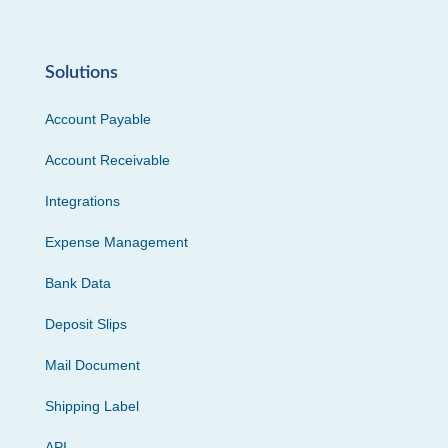
Solutions
Account Payable
Account Receivable
Integrations
Expense Management
Bank Data
Deposit Slips
Mail Document
Shipping Label
API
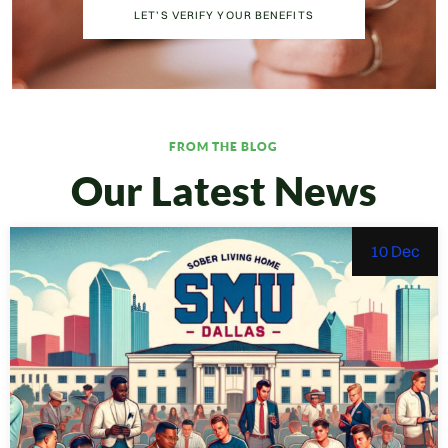
LET’S VERIFY YOUR BENEFITS
FROM THE BLOG
Our Latest News
10 Dec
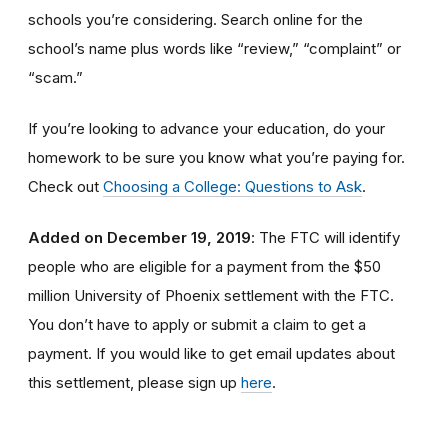
schools you’re considering. Search online for the
school’s name plus words like “review,” “complaint” or
“scam.”
If you’re looking to advance your education, do your
homework to be sure you know what you’re paying for.
Check out
Choosing a College: Questions to Ask
.
Added on December 19, 2019
: The FTC will identify
people
who are
eligible
for a payment from the $50
million University of Phoenix settlement with the FTC
.
You don’t have to apply or submit a claim to get a
payment.
If you would like to
get
email updates about
this settlement, please sign up
here
.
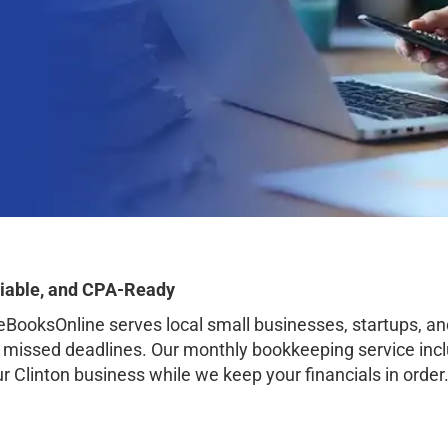
liable, and CPA-Ready
ooksOnline serves local small businesses, startups, a
o missed deadlines. Our monthly bookkeeping service inclu
ur Clinton business while we keep your financials in order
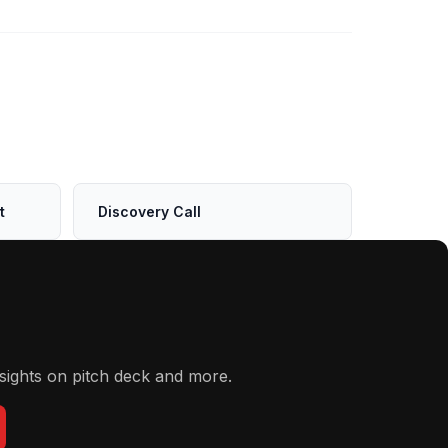
t
Discovery Call
sights on pitch deck and more.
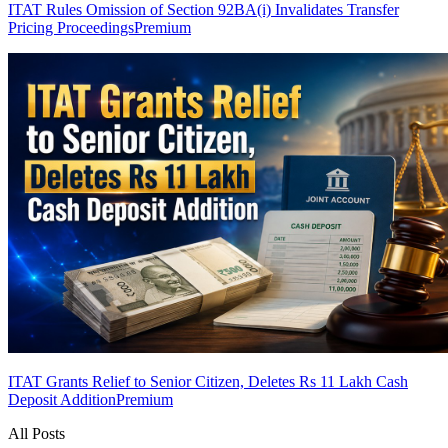
ITAT Rules Omission of Section 92BA(i) Invalidates Transfer
Pricing Proceedings
Premium
ITAT Grants Relief to Senior Citizen, Deletes Rs 11 Lakh Cash
Deposit Addition
Premium
All Posts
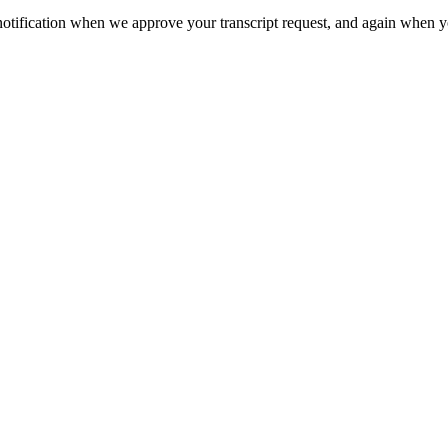
otification when we approve your transcript request, and again when you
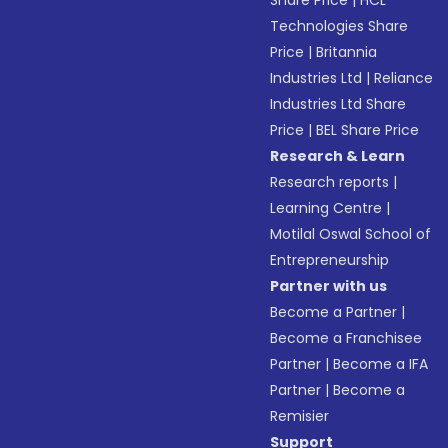
Share Price
|
HCL
Technologies Share
Price
|
Britannia
Industries Ltd
|
Reliance
Industries Ltd Share
Price
|
BEL Share Price
Research & Learn
Research reports
|
Learning Centre
|
Motilal Oswal School of
Entrepreneurship
Partner with us
Become a Partner
|
Become a Franchisee
Partner
|
Become a IFA
Partner
|
Become a
Remisier
Support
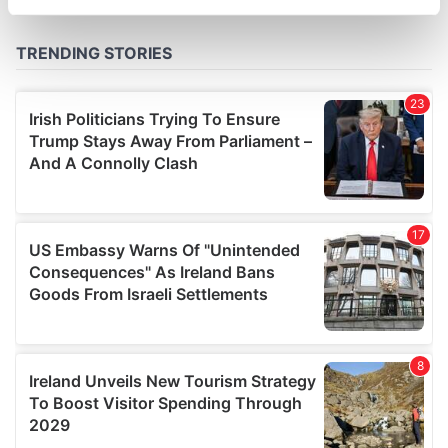
specific characteristics (fingerprinting)
Find out more about how your personal data is processed
and set your preferences in the
details section
.
We use cookies to personalise content and ads, to
provide social media features and to analyse our traffic.
We also share information about your use of our site with
our social media, advertising and analytics partners who
may combine it with other information that you’ve
provided to them or that they’ve collected from your use
of their services.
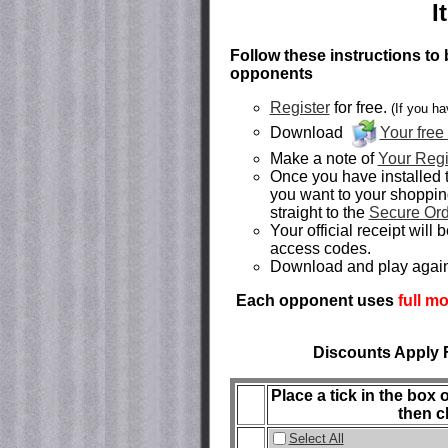
I
Follow these instructions to 
opponents
Register
for free.
(If you ha
Download
Your free
Make a note of
Your Regi
Once you have installed 
you want to your shoppin
straight to the
Secure Or
Your official receipt will
access codes.
Download and play agai
Each opponent uses
full m
Discounts Apply 
Place a tick in the box
then c
Select All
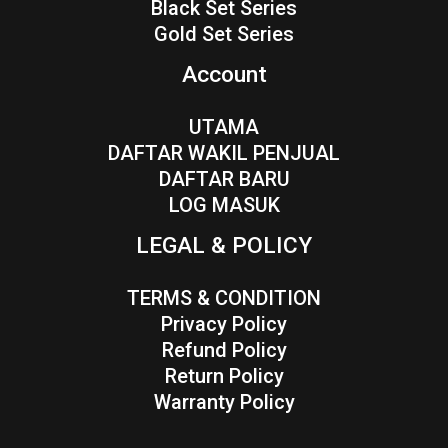
Black Set Series
Gold Set Series
Account
UTAMA
DAFTAR WAKIL PENJUAL
DAFTAR BARU
LOG MASUK
LEGAL & POLICY
TERMS & CONDITION
Privacy Policy
Refund Policy
Return Policy
Warranty Policy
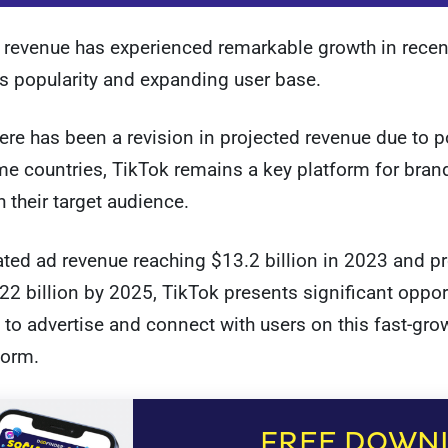
 revenue has experienced remarkable growth in recen
its popularity and expanding user base.
ere has been a revision in projected revenue due to p
e countries, TikTok remains a key platform for bran
 their target audience.
ted ad revenue reaching $13.2 billion in 2023 and p
22 billion by 2025, TikTok presents significant opport
to advertise and connect with users on this fast-gro
form.
FREE DOWN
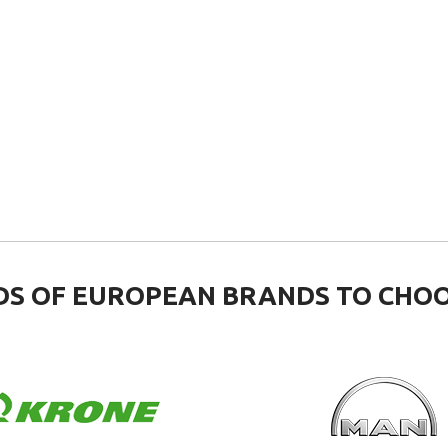
S OF EUROPEAN BRANDS TO CHO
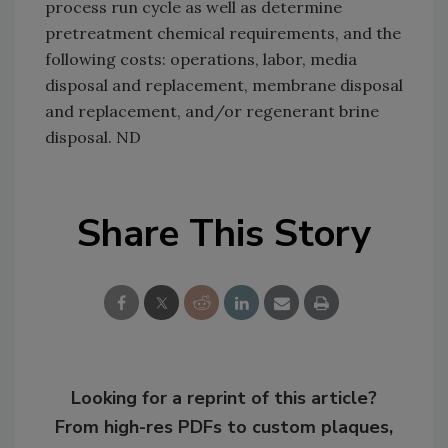
process run cycle as well as determine
pretreatment chemical requirements, and the
following costs: operations, labor, media
disposal and replacement, membrane disposal
and replacement, and/or regenerant brine
disposal. ND
Share This Story
Looking for a reprint of this article?
From high-res PDFs to custom plaques,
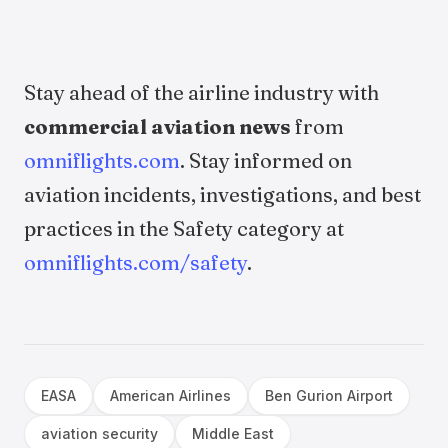
Stay ahead of the airline industry with
commercial aviation news
from
omniflights.com
. Stay informed on
aviation incidents, investigations, and best
practices in the Safety category at
omniflights.com/safety
.
EASA
American Airlines
Ben Gurion Airport
aviation security
Middle East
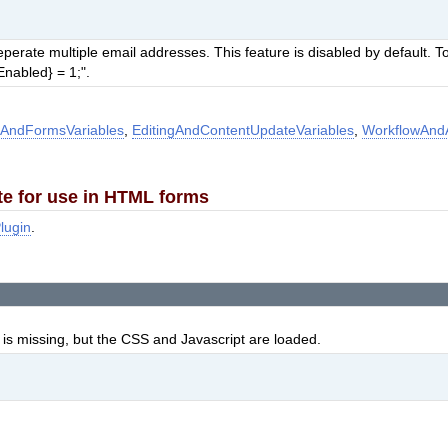
rate multiple email addresses. This feature is disabled by default. To
nabled} = 1;".
AndFormsVariables
,
EditingAndContentUpdateVariables
,
WorkflowAndA
te for use in HTML forms
lugin
.
is missing, but the CSS and Javascript are loaded.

What to do -
Only the lines holding "aviation" are wanted, so copy each of them from the material.

Written answer -
commercial aviation news
aviation incidents, investigations, and best
aviation security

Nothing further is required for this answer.